[BEGIN Information shown]
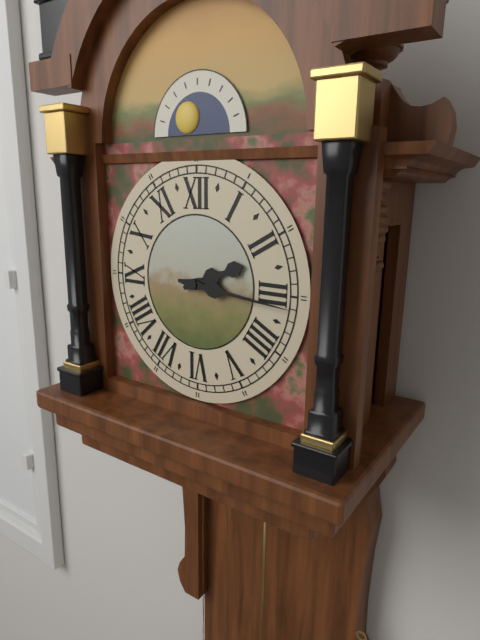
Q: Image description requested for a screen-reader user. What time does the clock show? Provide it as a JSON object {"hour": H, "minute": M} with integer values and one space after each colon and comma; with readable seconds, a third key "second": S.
{"hour": 2, "minute": 16}
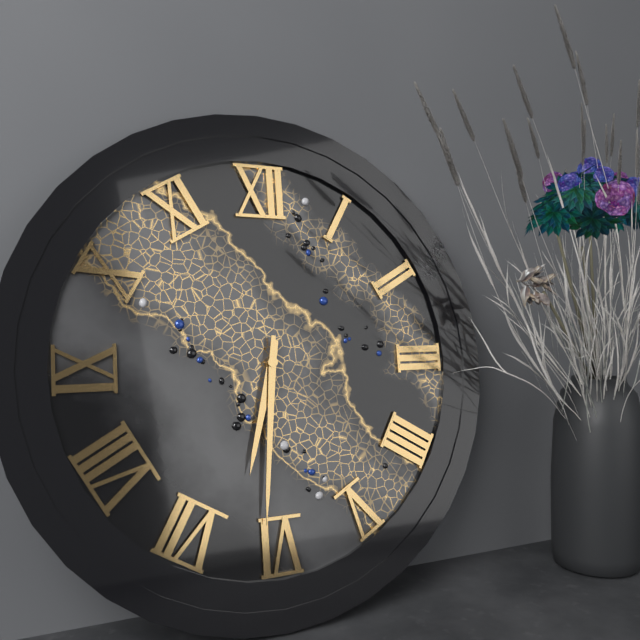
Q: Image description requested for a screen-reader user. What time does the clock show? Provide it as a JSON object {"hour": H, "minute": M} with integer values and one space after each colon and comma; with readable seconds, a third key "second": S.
{"hour": 6, "minute": 31}
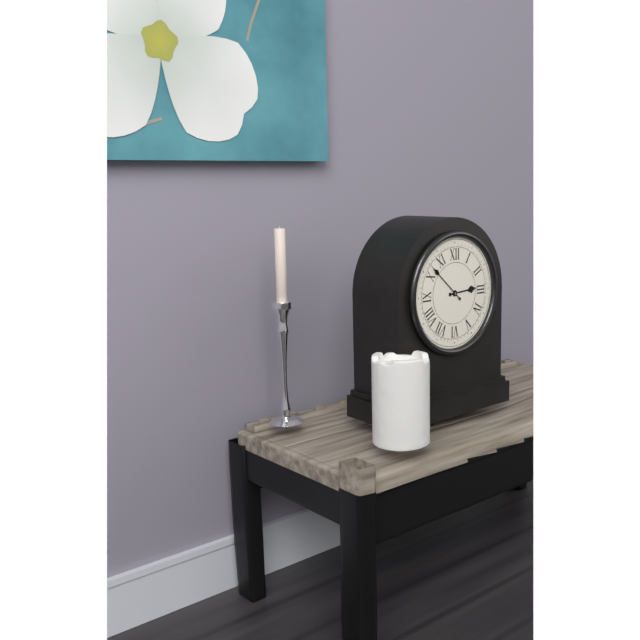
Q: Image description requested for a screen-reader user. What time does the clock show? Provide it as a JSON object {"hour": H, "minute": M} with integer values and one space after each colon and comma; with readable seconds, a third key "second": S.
{"hour": 2, "minute": 52}
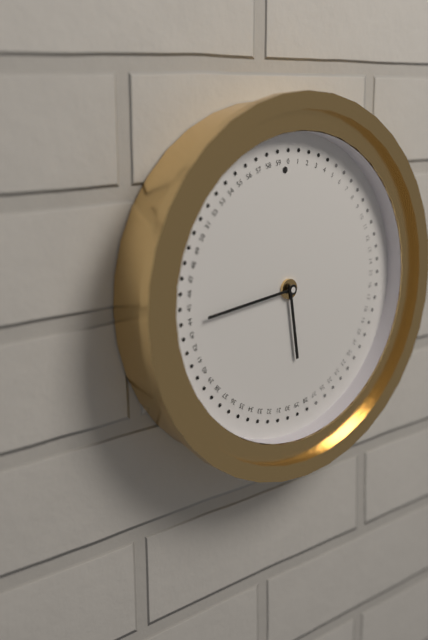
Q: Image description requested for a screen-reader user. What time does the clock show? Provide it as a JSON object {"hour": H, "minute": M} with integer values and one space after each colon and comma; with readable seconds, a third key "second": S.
{"hour": 5, "minute": 44}
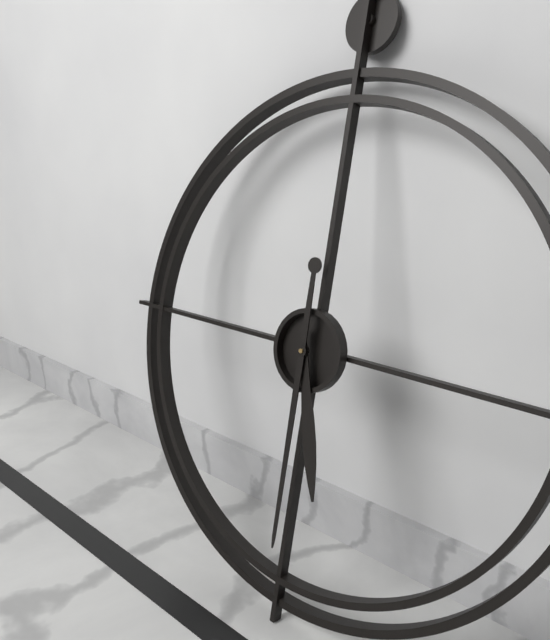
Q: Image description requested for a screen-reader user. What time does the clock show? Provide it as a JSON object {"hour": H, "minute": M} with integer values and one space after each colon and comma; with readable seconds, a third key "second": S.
{"hour": 5, "minute": 30}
[END Information shown]
### Given request
Transcribe every row above word for word, omitting the pictures.

### Response to the exercise
Q: Image description requested for a screen-reader user. What time does the clock show? Provide it as a JSON object {"hour": H, "minute": M} with integer values and one space after each colon and comma; with readable seconds, a third key "second": S.
{"hour": 2, "minute": 16}
Q: Image description requested for a screen-reader user. What time does the clock show? Provide it as a JSON object {"hour": H, "minute": M} with integer values and one space after each colon and comma; with readable seconds, a third key "second": S.
{"hour": 6, "minute": 31}
Q: Image description requested for a screen-reader user. What time does the clock show? Provide it as a JSON object {"hour": H, "minute": M} with integer values and one space after each colon and comma; with readable seconds, a third key "second": S.
{"hour": 2, "minute": 52}
Q: Image description requested for a screen-reader user. What time does the clock show? Provide it as a JSON object {"hour": H, "minute": M} with integer values and one space after each colon and comma; with readable seconds, a third key "second": S.
{"hour": 5, "minute": 44}
Q: Image description requested for a screen-reader user. What time does the clock show? Provide it as a JSON object {"hour": H, "minute": M} with integer values and one space after each colon and comma; with readable seconds, a third key "second": S.
{"hour": 5, "minute": 30}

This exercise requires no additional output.